Es gibt keinen Bedarf

von Redaktion

„L‘État, c‘est moi“ – „Der Staat bin ich“, hieß es unter Ludwig XIV. Doch die Zeiten, da Politik im Stile eines Sonnenkönigs verkündet werden konnte, sind zum Glück lange vorbei. Das sollte auch Markus I. (Söder) wissen. Die Bürger dürfen auch zwischen den Wahlen mitreden, durch Volks- und Bürgerentscheide. Sie sind ein gutes Mittel gegen Politikverdrossenheit – und in Wahrheit wäre eher zu prüfen, wie man sie ausweitet, statt sie einzuschränken. Sie zwingen Politik und Wirtschaft dazu, sich zu erklären. Wenn das geschieht, wie zum Beispiel im kleinen Ort Straßkirchen, wo BMW nach einem gewonnenen Bürgerentscheid eine riesige Batteriefabrik ansiedeln darf, gibt es auch Erfolgschancen für unpopuläre Projekte. Wo das unterbleibt, wie es etwa beim Windpark für das Chemiedreieck in Mehring der Fall war, da kann ein Projekt auch mal scheitern.

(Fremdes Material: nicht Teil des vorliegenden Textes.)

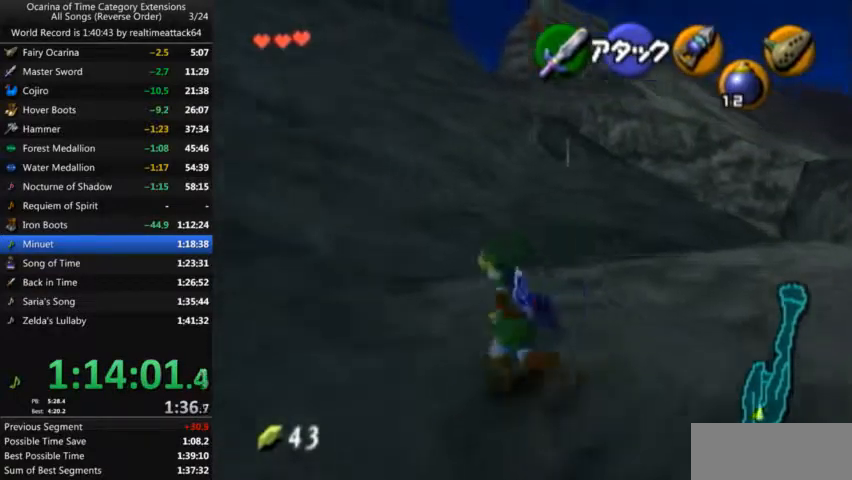
{"buttons": ["L1"], "left_stick": "down", "right_stick": "center", "events": [[34, "left_stick", "up"], [200, "left_stick", "center"], [267, "left_stick", "down"], [401, "L1", "down"]]}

Eigentlich fährt Bayern gut mit seiner Tradition der Bürgerentscheide. Großer Änderungsbedarf ist nicht erkennbar. Söders Initiative könnte zur Entmündigung der Bürger führen. Das stärkt die politischen Ränder, ist brandgefährlich. Also Finger weg! Doch wenn es der Ministerpräsident mit dem Runden Tisch ehrlich meint, dann muss zumindest ergebnisoffen diskutiert werden.

Ein Ergebnis könnte im 75. Jahr des Grundgesetzes ja sein, dass es neuer Initiativen bedarf, um Demokratie zu beleben. Also mehr Demokratie statt weniger. Das könnte ein kommunales Wahlrecht für 16- und 17-Jährige sein (macht vielleicht mehr Sinn, als damit wie geschehen bei der Europawahl zu beginnen) oder ein Fahrplan zur Einführung von Volksentscheiden auf Bundesebene – sofern das ohne Missbrauch durch Radikalinskis möglich ist.